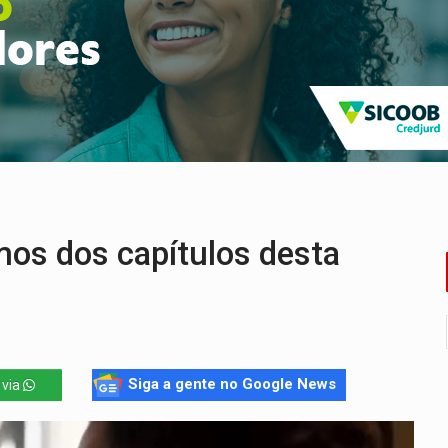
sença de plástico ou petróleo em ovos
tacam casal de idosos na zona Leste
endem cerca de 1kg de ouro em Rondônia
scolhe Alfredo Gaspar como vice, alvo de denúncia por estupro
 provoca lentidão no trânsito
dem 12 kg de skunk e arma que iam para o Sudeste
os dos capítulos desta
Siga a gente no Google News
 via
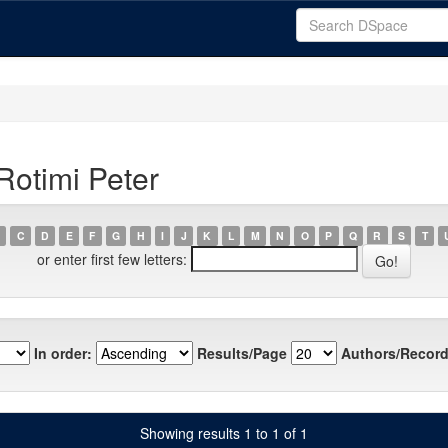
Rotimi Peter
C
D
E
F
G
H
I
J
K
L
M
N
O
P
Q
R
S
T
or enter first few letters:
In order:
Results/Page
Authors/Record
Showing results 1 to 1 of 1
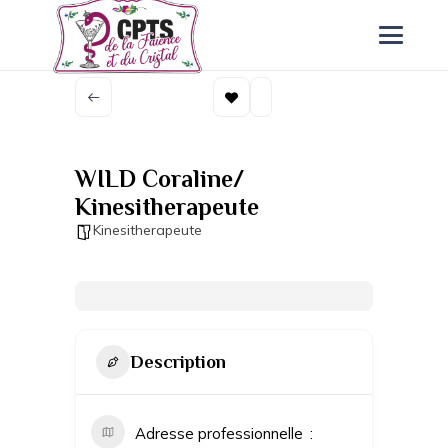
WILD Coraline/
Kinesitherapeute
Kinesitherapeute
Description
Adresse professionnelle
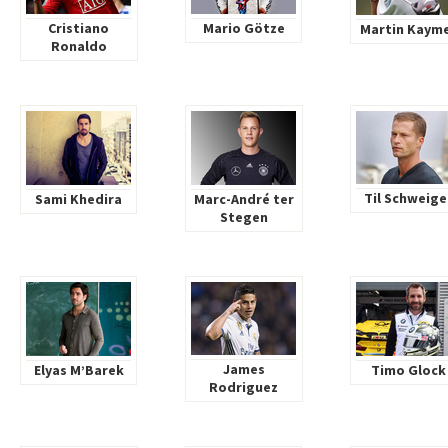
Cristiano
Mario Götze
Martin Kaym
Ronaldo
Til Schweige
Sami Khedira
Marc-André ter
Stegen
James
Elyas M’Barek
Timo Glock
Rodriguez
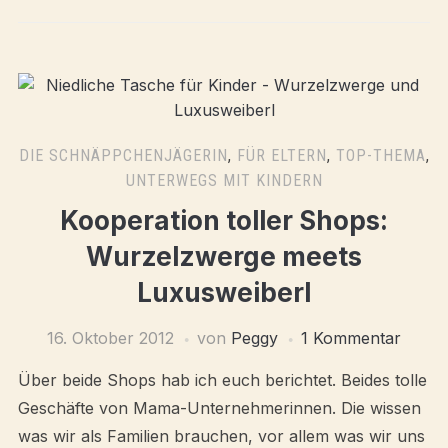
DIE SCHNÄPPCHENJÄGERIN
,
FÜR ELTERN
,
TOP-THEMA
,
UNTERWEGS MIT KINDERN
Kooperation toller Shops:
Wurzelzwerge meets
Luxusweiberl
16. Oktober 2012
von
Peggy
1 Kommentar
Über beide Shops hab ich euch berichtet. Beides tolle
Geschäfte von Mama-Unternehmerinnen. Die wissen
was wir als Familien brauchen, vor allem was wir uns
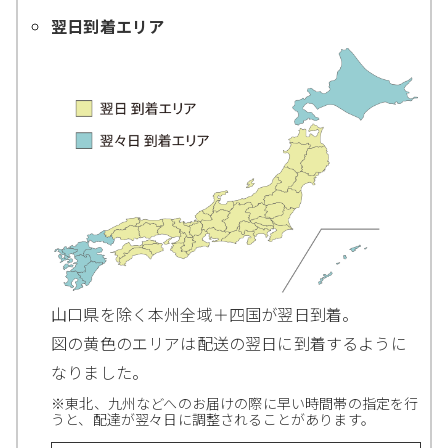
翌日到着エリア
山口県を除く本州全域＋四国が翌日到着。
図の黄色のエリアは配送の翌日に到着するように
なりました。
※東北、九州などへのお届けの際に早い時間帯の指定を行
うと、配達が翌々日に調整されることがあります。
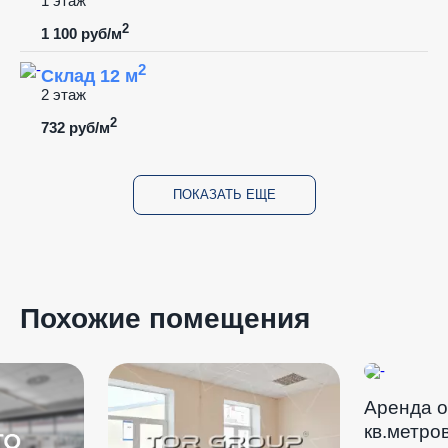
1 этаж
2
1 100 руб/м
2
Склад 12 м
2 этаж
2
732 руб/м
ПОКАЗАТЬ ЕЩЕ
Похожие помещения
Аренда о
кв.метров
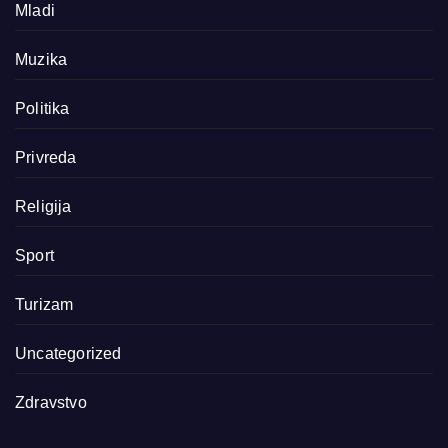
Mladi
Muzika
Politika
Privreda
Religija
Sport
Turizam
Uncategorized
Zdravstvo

====================

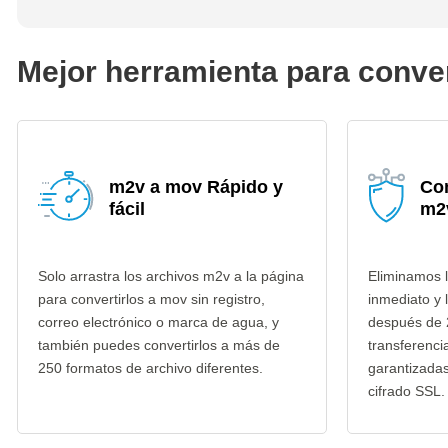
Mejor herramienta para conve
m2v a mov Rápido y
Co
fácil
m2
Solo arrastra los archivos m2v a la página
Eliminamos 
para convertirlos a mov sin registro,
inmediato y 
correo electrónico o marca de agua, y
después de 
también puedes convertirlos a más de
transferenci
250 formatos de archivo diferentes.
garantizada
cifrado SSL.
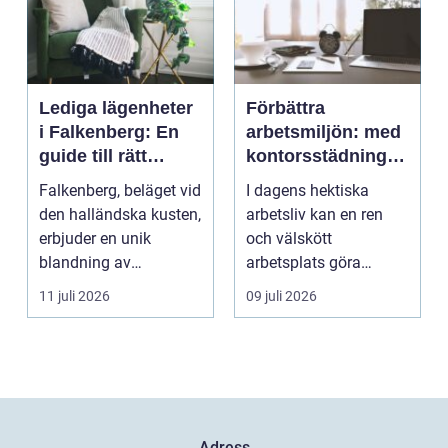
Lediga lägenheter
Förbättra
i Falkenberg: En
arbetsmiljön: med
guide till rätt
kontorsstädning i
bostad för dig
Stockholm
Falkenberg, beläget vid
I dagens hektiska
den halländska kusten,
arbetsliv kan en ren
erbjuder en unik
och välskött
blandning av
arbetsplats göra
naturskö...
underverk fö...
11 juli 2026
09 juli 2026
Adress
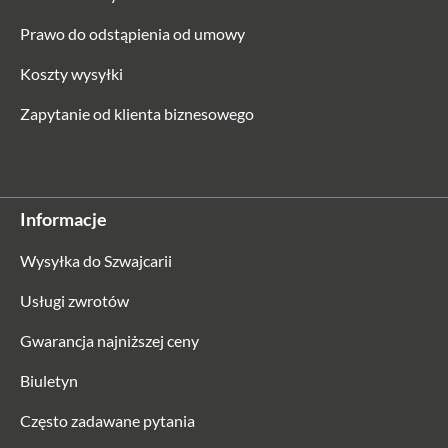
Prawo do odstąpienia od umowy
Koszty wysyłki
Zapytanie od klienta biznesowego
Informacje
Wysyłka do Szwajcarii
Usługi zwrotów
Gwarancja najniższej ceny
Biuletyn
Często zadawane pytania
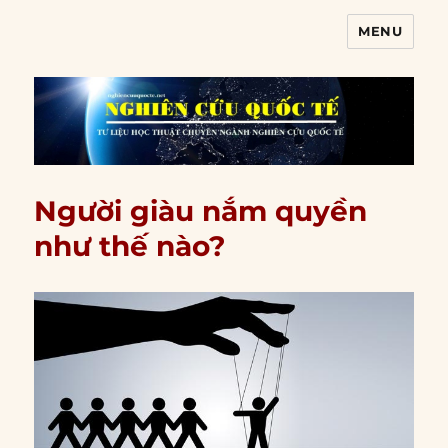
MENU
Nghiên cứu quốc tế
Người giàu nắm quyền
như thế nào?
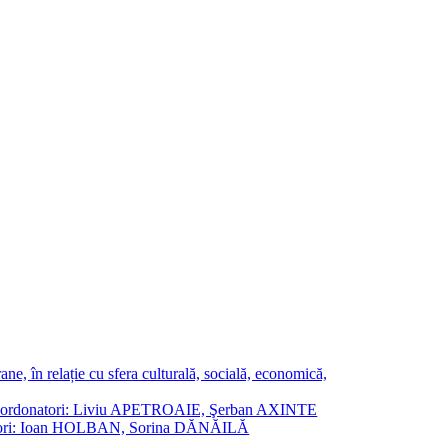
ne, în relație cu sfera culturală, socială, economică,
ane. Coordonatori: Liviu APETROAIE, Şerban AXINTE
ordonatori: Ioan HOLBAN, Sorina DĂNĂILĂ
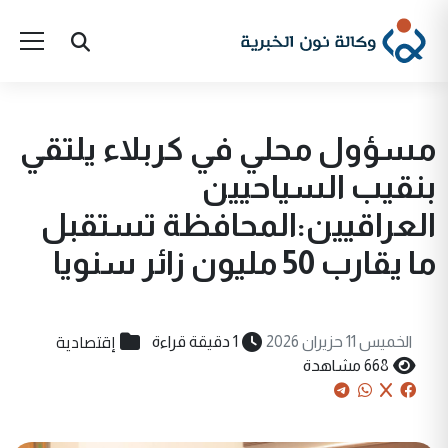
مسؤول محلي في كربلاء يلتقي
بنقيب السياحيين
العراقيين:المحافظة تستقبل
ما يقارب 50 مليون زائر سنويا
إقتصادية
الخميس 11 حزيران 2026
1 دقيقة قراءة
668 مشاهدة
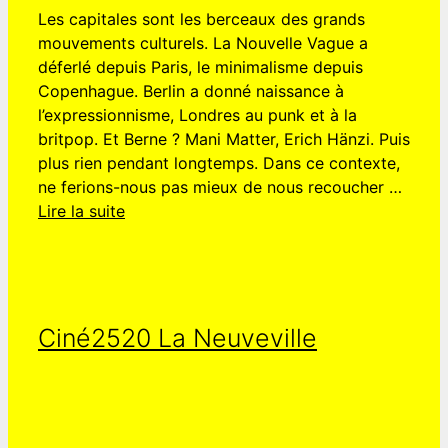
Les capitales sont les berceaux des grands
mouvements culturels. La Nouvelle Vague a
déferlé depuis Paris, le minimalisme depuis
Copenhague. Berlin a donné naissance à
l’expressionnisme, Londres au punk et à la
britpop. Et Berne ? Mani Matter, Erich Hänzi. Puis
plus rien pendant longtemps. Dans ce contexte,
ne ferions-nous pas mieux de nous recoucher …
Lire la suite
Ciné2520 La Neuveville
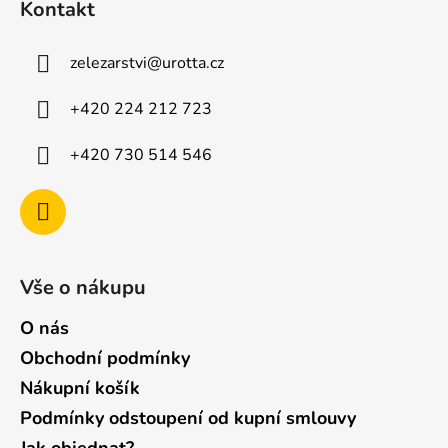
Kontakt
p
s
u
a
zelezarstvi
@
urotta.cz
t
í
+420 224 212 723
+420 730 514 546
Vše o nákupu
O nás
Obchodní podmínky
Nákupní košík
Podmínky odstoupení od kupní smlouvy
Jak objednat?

====================

■ Task description: Copy the entries above, starting at the line that contains "Les capitales sont les berceaux des grands" and stopping after the line that contains "Ciné2520 La Neuveville". Change "punk" to "rock" and leave everything else the same.

■ Task answer:
Les capitales sont les berceaux des grands
mouvements culturels. La Nouvelle Vague a
déferlé depuis Paris, le minimalisme depuis
Copenhague. Berlin a donné naissance à
l’expressionnisme, Londres au rock et à la
britpop. Et Berne ? Mani Matter, Erich Hänzi. Puis
plus rien pendant longtemps. Dans ce contexte,
ne ferions-nous pas mieux de nous recoucher …
Lire la suite
Ciné2520 La Neuveville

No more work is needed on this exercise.